Work order:
Please pick out and copy every line below that contains the string "SunRiseTime".

Data provided Block Start

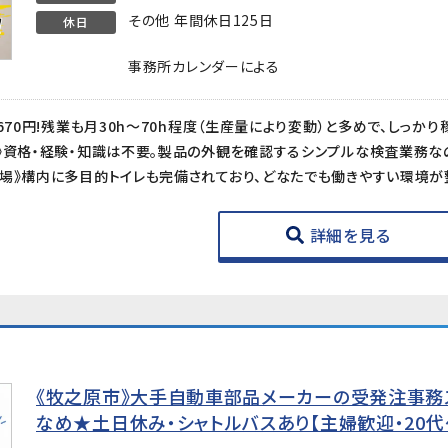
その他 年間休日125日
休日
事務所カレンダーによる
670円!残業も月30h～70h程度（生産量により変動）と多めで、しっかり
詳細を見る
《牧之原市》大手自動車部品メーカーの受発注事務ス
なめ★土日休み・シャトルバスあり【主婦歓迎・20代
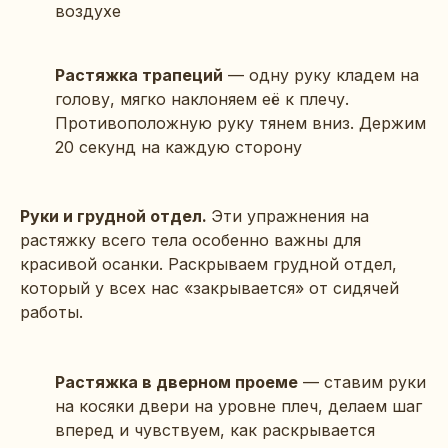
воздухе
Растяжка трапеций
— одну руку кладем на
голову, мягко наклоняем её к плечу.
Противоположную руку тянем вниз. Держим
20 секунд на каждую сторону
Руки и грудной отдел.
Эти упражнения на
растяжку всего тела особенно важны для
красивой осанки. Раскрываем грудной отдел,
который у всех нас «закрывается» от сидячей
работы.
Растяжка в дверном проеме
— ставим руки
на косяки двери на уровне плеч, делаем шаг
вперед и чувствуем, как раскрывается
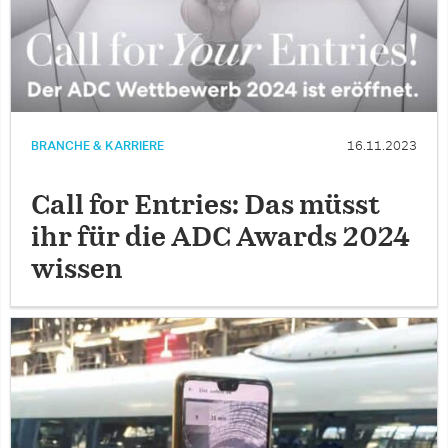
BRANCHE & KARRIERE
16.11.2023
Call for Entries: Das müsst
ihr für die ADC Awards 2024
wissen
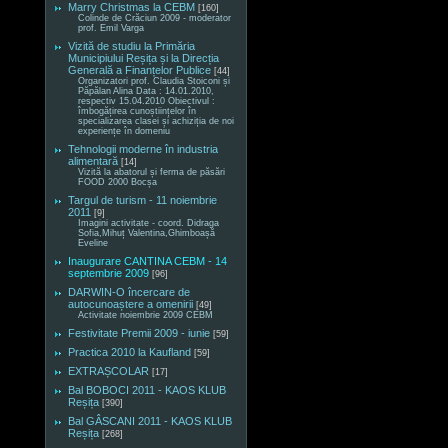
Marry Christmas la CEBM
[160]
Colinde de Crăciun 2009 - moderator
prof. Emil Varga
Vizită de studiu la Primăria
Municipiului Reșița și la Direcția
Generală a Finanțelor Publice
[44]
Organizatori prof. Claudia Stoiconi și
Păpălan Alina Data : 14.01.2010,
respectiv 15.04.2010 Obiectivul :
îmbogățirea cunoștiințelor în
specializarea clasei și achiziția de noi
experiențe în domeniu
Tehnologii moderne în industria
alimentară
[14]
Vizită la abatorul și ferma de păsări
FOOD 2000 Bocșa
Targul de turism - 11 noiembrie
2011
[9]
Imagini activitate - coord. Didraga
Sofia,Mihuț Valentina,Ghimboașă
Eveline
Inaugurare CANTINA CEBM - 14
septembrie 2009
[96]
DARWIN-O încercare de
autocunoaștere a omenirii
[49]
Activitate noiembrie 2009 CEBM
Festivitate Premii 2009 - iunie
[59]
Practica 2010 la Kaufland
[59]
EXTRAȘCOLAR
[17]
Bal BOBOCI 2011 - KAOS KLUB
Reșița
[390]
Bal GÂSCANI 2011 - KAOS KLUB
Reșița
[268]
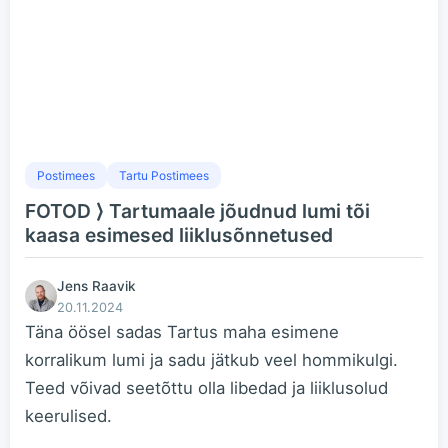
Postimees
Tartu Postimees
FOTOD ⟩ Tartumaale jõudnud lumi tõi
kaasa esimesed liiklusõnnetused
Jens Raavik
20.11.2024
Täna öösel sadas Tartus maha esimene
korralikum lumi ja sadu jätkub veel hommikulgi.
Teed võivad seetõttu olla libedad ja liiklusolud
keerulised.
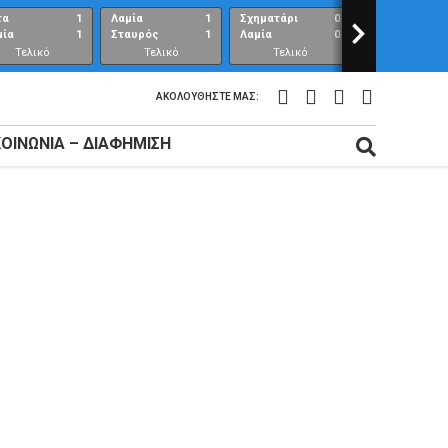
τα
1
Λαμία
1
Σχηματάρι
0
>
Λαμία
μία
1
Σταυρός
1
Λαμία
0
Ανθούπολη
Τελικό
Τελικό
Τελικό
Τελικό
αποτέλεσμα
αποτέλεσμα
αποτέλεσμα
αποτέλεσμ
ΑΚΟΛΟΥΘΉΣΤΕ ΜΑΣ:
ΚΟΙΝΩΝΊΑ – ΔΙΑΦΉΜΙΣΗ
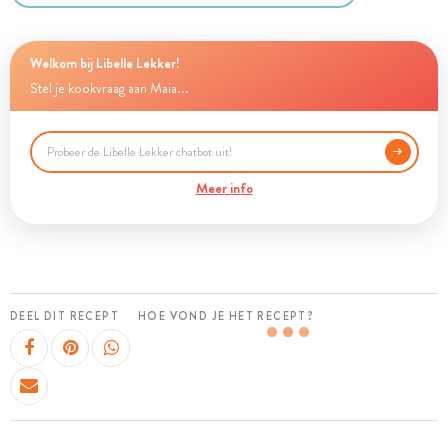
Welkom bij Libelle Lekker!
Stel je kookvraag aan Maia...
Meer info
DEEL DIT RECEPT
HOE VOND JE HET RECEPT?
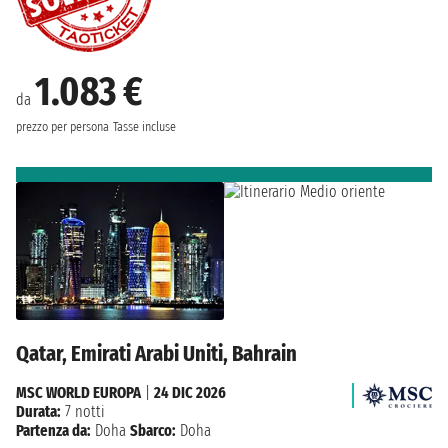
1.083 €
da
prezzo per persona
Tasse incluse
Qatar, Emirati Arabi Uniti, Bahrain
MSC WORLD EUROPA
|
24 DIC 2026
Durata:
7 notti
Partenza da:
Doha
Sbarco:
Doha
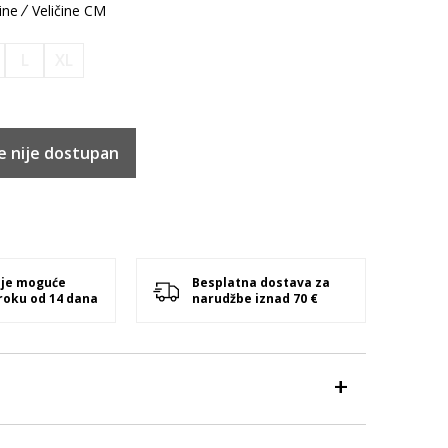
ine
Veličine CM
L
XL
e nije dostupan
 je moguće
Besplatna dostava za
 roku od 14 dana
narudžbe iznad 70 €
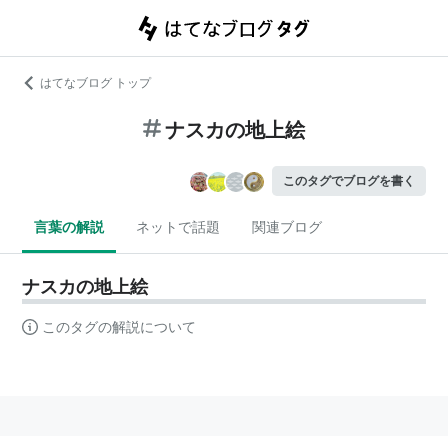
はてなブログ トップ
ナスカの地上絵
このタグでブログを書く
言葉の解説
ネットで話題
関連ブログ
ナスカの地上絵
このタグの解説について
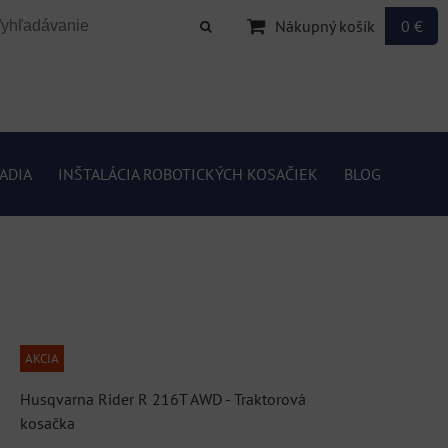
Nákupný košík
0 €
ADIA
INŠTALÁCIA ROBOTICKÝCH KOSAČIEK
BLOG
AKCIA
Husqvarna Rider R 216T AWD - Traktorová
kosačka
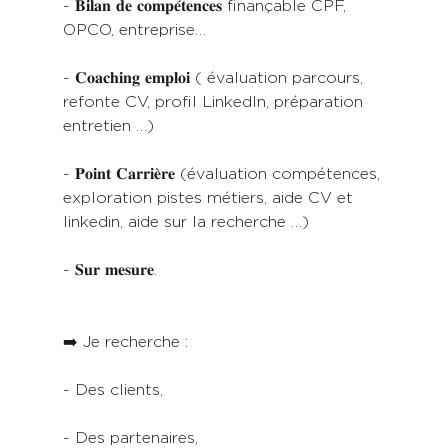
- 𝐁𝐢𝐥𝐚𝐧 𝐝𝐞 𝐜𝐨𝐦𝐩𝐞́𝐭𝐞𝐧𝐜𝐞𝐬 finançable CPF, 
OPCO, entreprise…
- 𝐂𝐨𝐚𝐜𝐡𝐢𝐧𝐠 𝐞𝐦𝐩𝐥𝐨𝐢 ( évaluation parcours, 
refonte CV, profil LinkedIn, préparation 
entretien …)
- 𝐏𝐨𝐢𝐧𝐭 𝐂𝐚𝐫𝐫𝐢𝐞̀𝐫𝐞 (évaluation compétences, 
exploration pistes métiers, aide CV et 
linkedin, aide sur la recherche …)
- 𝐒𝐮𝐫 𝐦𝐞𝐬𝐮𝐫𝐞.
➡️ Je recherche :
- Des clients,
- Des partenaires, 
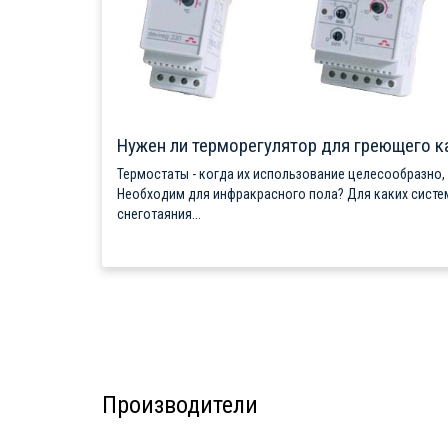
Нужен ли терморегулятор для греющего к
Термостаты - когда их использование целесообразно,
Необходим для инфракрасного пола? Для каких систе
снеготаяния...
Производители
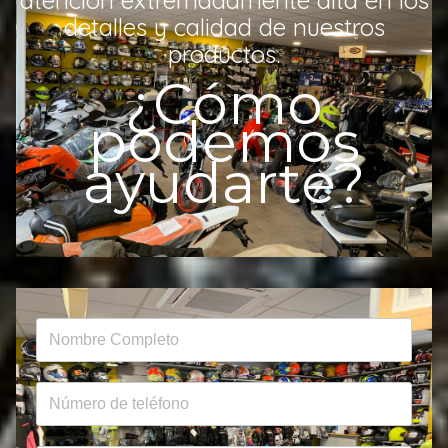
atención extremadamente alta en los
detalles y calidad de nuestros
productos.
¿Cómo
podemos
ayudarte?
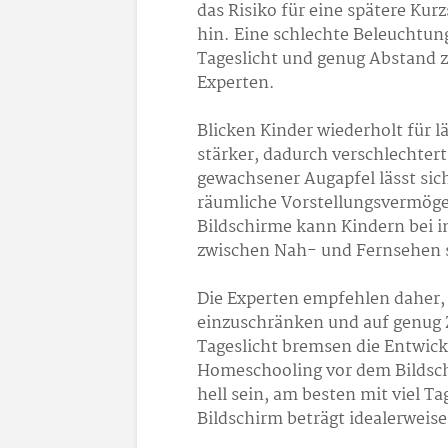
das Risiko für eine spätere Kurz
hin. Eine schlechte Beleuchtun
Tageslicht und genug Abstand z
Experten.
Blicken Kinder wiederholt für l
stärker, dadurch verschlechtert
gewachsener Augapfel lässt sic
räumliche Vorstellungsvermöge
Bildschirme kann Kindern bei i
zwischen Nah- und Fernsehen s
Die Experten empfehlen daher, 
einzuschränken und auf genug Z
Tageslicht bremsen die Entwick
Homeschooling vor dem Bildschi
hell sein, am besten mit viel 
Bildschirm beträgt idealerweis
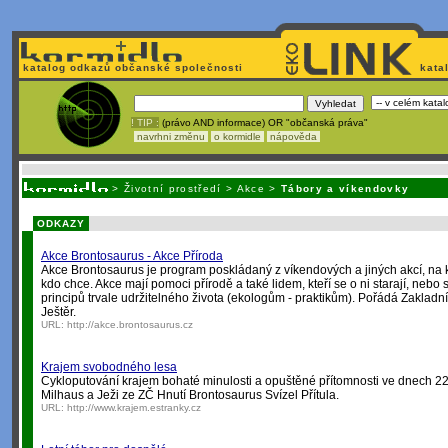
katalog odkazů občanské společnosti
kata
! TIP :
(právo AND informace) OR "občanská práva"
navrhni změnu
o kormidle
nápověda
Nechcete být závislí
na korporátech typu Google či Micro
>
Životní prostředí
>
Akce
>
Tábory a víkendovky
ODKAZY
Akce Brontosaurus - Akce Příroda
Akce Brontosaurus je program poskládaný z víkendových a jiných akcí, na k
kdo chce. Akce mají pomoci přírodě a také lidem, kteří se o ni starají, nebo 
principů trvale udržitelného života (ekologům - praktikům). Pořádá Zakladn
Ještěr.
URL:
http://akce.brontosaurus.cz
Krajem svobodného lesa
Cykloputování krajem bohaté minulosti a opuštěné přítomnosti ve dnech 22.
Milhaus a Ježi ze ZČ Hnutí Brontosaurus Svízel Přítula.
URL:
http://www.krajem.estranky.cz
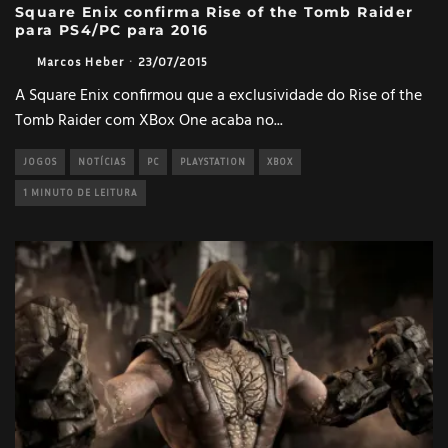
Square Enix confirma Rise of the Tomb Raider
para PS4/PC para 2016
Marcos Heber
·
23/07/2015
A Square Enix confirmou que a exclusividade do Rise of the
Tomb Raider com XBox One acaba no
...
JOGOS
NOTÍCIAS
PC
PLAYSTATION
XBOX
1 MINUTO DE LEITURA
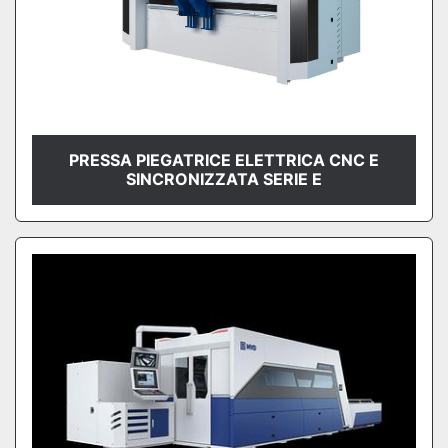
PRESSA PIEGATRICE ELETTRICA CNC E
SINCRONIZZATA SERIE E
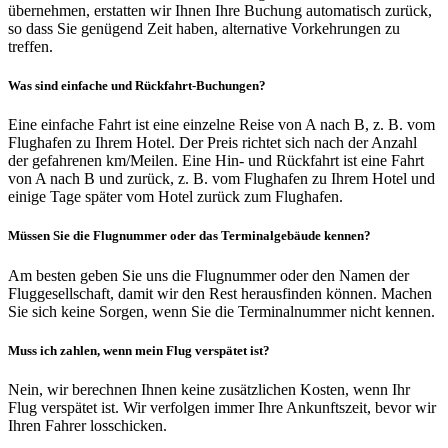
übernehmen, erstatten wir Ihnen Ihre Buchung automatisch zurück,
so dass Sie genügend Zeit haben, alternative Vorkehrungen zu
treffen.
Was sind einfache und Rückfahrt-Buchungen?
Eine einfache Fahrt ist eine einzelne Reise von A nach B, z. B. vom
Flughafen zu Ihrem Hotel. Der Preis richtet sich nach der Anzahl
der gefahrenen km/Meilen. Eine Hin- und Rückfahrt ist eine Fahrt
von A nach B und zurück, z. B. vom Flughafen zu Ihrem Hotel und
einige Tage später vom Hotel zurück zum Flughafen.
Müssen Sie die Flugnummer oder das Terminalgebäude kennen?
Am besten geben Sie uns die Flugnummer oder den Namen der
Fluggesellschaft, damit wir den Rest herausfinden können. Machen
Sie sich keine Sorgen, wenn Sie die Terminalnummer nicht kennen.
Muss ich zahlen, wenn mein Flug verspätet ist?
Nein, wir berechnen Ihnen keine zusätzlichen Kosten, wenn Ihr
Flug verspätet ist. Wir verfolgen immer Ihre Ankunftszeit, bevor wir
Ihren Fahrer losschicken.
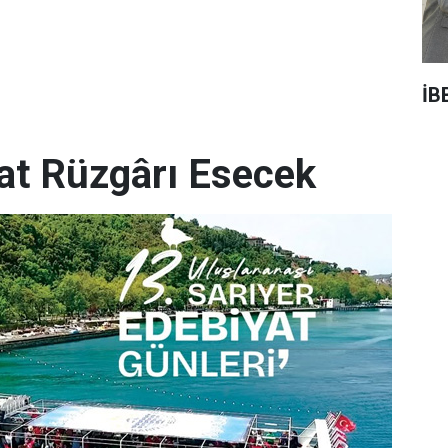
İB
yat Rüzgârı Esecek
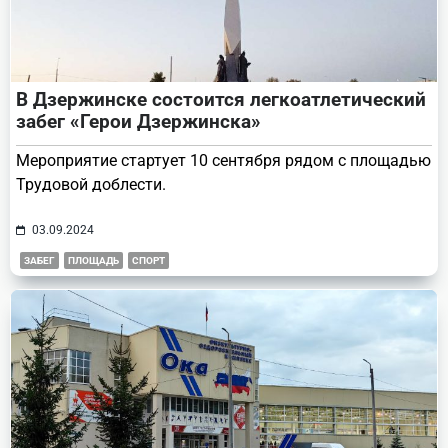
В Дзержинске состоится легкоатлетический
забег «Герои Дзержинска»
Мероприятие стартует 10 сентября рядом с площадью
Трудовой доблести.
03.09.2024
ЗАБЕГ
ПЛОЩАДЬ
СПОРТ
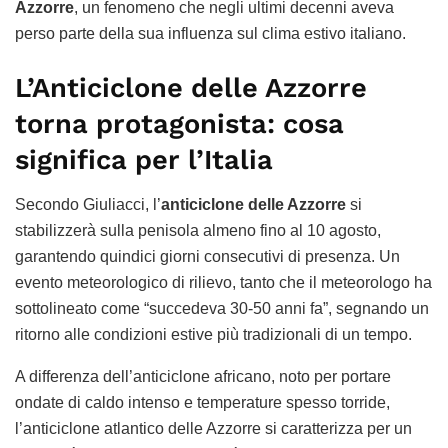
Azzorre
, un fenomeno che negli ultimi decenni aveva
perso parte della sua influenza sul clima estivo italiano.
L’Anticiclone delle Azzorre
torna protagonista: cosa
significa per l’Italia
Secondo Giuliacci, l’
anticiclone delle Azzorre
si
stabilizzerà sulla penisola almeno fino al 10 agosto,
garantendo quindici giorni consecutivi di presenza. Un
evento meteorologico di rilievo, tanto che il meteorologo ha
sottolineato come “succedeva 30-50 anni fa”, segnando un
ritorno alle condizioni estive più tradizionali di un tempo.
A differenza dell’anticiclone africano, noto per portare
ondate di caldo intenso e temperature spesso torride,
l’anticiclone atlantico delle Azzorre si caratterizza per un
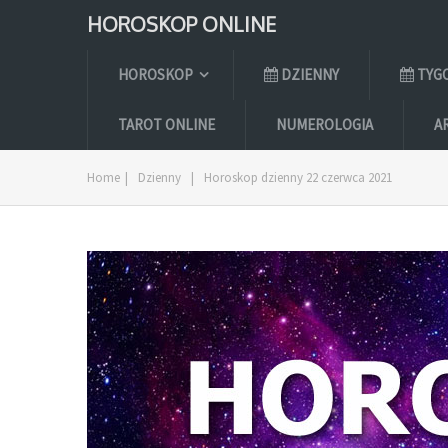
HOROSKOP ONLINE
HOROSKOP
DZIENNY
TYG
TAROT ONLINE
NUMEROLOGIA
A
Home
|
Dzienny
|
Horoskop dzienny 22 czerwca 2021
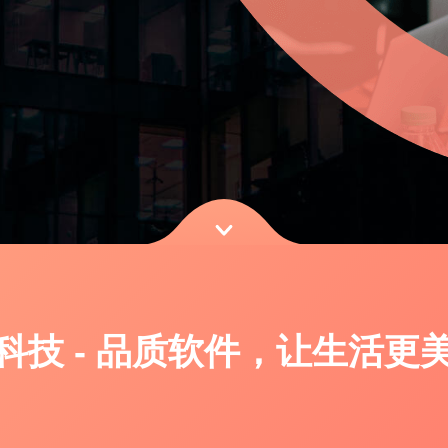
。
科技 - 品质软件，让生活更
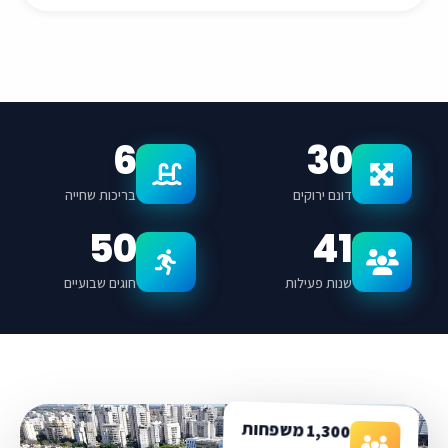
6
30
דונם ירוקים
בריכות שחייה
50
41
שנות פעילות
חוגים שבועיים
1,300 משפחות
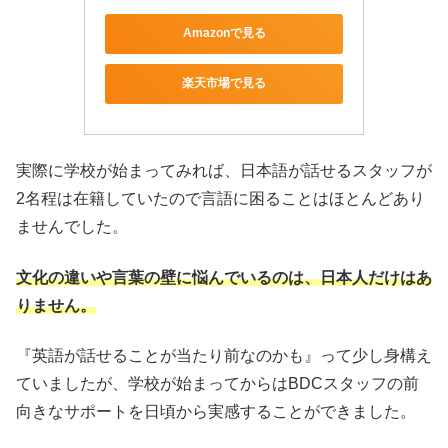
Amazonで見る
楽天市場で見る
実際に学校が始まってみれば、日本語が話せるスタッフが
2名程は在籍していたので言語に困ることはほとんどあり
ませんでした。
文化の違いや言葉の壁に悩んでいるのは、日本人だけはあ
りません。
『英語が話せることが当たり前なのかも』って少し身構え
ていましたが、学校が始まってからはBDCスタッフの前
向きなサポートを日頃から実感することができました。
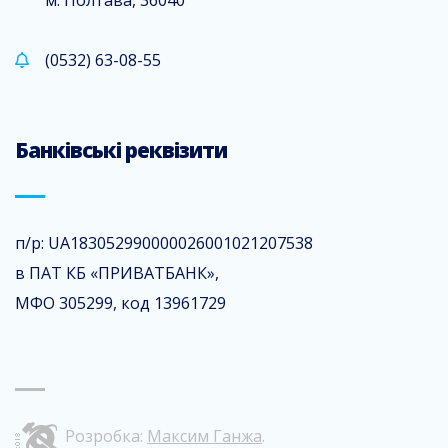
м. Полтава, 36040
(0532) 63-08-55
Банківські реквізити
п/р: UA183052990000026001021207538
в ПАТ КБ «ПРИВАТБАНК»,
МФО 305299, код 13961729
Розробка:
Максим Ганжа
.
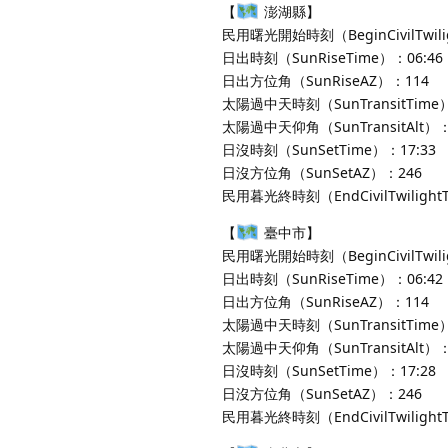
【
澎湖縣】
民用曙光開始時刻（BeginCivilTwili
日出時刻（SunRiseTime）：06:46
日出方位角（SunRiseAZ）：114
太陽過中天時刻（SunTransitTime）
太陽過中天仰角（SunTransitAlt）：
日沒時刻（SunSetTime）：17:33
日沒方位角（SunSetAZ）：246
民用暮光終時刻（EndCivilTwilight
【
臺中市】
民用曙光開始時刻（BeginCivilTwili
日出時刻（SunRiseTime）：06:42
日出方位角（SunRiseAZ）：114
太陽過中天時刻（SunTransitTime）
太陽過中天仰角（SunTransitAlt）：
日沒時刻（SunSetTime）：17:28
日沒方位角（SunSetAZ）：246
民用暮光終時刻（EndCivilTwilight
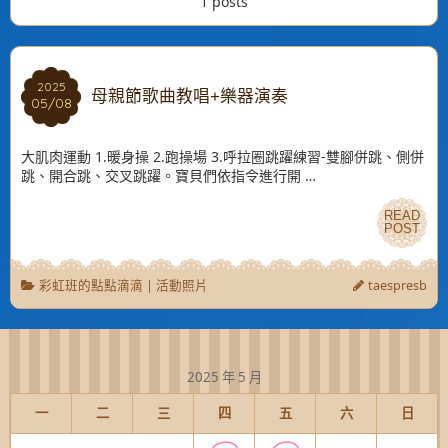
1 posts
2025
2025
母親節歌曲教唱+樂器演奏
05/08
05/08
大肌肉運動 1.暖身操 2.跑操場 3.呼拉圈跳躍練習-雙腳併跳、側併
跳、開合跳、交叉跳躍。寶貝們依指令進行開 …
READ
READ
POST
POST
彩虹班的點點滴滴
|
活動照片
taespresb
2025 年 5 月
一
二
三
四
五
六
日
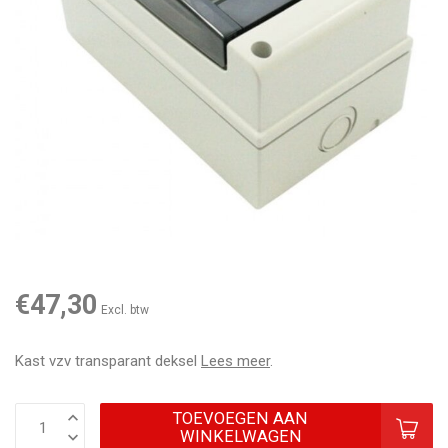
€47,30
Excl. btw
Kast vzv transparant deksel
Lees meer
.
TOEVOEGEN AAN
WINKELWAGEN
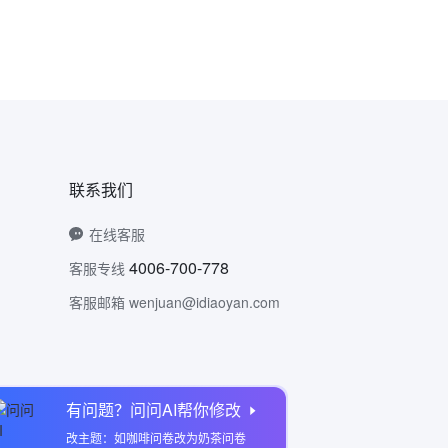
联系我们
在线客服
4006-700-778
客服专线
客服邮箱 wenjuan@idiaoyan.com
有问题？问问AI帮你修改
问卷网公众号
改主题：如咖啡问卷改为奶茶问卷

Data provided Block End

Exercise response:
日出時刻（SunRiseTime）：06:46
日出時刻（SunRiseTime）：06:42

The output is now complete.